La longueur du cursus n’est pas étrangère à cet état de fait : 18 mois, en une ou plusieurs sessions. « La plupart de ces spécialisations se font en formation continue », explique Marie Froesch, formatrice. Et pour cause : après le diplôme infirmier acquis en trois ans, deux années d’exercice sont requises. L’effort s’avère dès lors conséquent pour des salariés souvent installés dans la vie et chargés de famille, venant aussi bien du Sundgau que de Haguenau ou de Saint-Dié. Quant à leurs employeurs, ils doivent faire une croix durant de longs mois sur des éléments souvent précieux.
En plus d’avoir réussi un concours qualifié de « sélectif », les inscrits à l’école régionale d’infirmiers en bloc opératoire ont intérêt à faire preuve d’« une motivation très forte », certains disent même héroïque, pour poursuivre une formation exigeante.
Paradoxalement, explique-t-on dans cette école décidément pas comme les autres, les vocations ne manqueraient pas : « Ce sont plutôt les établissements et les financements qui ne suivent pas ». Pour faire régulièrement le tour des blocs opératoires de la région, qui sont autant de terrains de stages, Marie Froesch est persuadée que le vivier de candidatures existe : « Des gens qui veulent acquérir une expertise en bloc opératoire, il y en a ». Avis confirmé par la présidente nationale de l’Unaibode, de retour d’un colloque à Paris : « Ce métier, avec ses responsabilités, intéresse les jeunes, ils viennent nous voir ».
La gratification en retour est bien maigre, en regard des efforts personnels à fournir. Surtout pour un travail à risques, l’erreur pouvant avoir des conséquences lourdes. La prime mensuelle pour les Ibode ne dépasse pas quelques dizaines d’euros.
Dans sa plainte, l’Ordre national des infirmiers ne vise pas forcément des personnels en soutien direct du chirurgien ou en contact avec le champ opératoire. Mais des « circulants » : cette fonction, réservée normalement à un infirmier diplômé, consiste à gérer l’environnement de l’équipe chirurgicale, qu’il s’agisse de fournir du matériel stérilisé, d’évacuer des tissus prélevés pour les transmettre aux laboratoires, etc. Un rôle un peu en retrait quoique stratégique, pour lequel certains établissements de santé son visiblement tentés de trouver des solutions à leur manière.

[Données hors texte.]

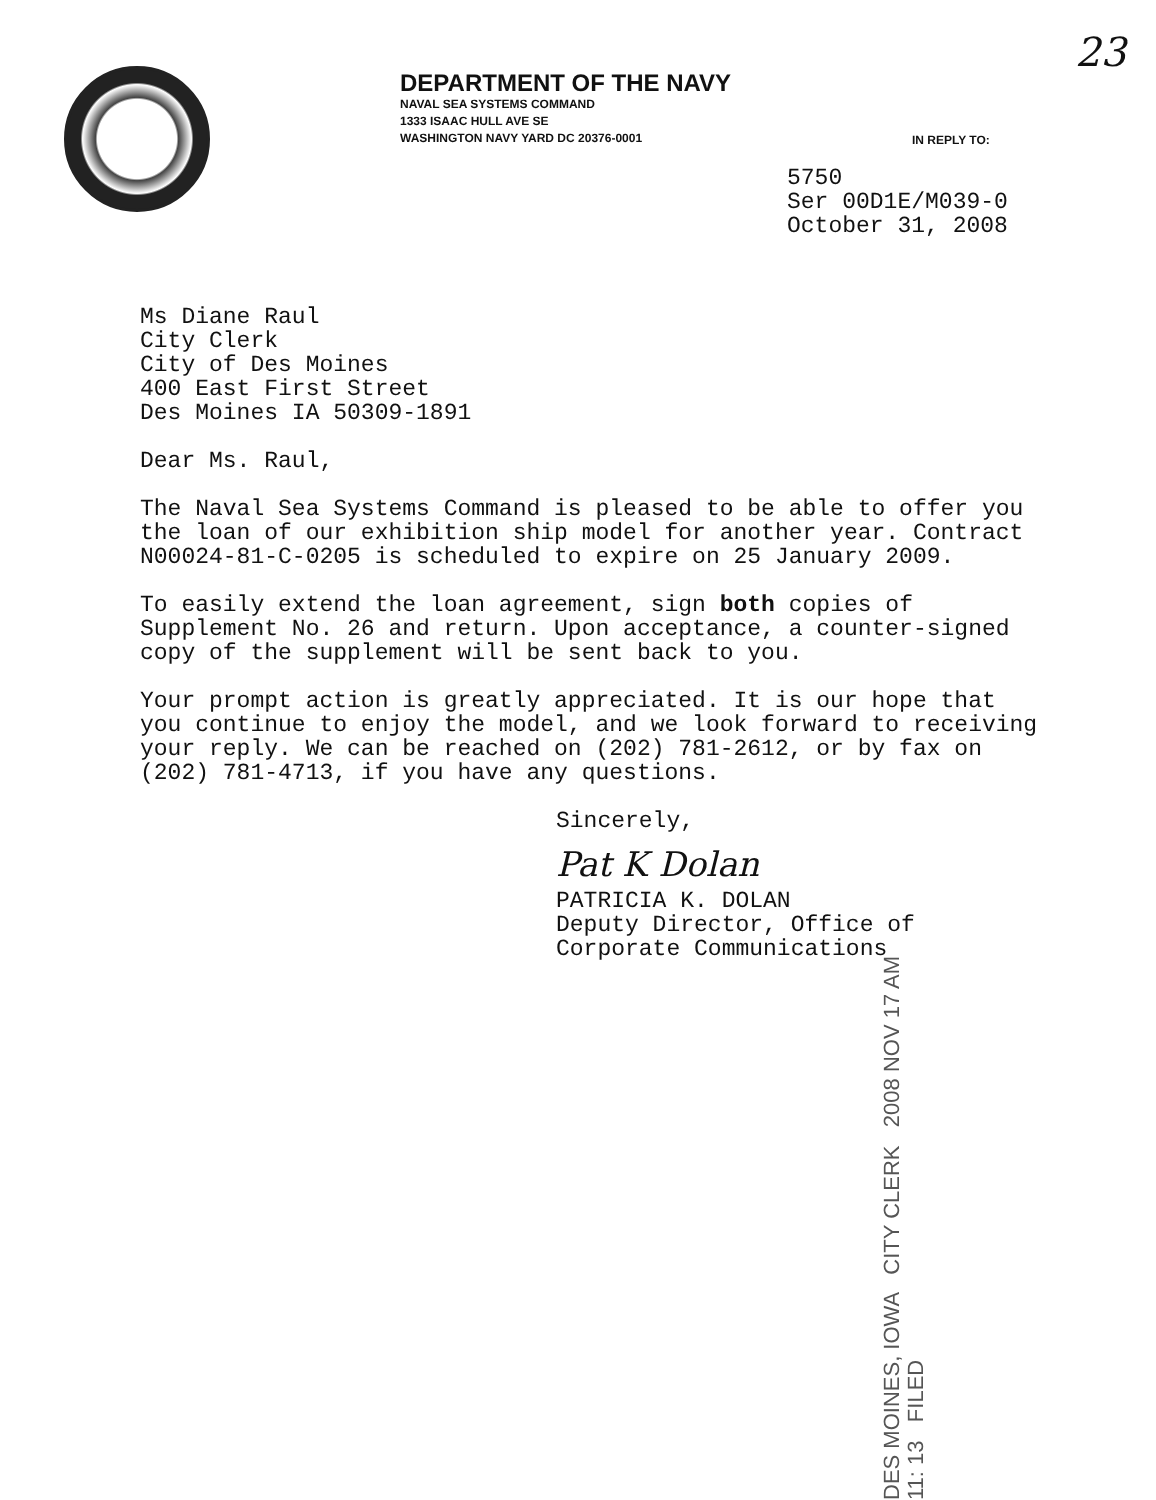23
DEPARTMENT OF THE NAVY
NAVAL SEA SYSTEMS COMMAND
1333 ISAAC HULL AVE SE
WASHINGTON NAVY YARD DC 20376-0001
IN REPLY TO:
5750
Ser 00D1E/M039-0
October 31, 2008
Ms Diane Raul
City Clerk
City of Des Moines
400 East First Street
Des Moines IA 50309-1891
Dear Ms. Raul,
The Naval Sea Systems Command is pleased to be able to offer you
the loan of our exhibition ship model for another year. Contract
N00024-81-C-0205 is scheduled to expire on 25 January 2009.
To easily extend the loan agreement, sign both copies of
Supplement No. 26 and return. Upon acceptance, a counter-signed
copy of the supplement will be sent back to you.
Your prompt action is greatly appreciated. It is our hope that
you continue to enjoy the model, and we look forward to receiving
your reply. We can be reached on (202) 781-2612, or by fax on
(202) 781-4713, if you have any questions.
Sincerely,
Pat K Dolan
PATRICIA K. DOLAN
Deputy Director, Office of
Corporate Communications
DES MOINES, IOWA CITY CLERK 2008 NOV 17 AM 11: 13 FILED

Il y a déjà quelques années, se souvient Brigitte Ludwig, une autorisation d’exercice avait été accordée à des personnes employées jusque-là sans qualification dans l’environnement des chirurgiens, « mais nous regrettons qu’un flou perdure ».
Il faut dire que, selon la présidente de l’Unaibode, il n’y aurait que 42 % d’Ibode dans les blocs opératoires. Et même si bien des hôpitaux seraient résolus à en accueillir davantage, les difficultés de recrutement demeureront. Plutôt que de jeter la pierre aux hôpitaux, les syndicats se tournent donc vers l’autorité publique. Comme on le souligne à l’école régionale de Colmar, on se trouve là « au bout d’une logique ». Certains dénoncent même un dysfonctionnement de l’État.
(*) L’IFSI des hôpitaux universitaires de Strasbourg forme pour sa part des infirmiers anesthésistes, qui ne sont pas concernés par cette polémique sur les intervenants en bloc chirurgical.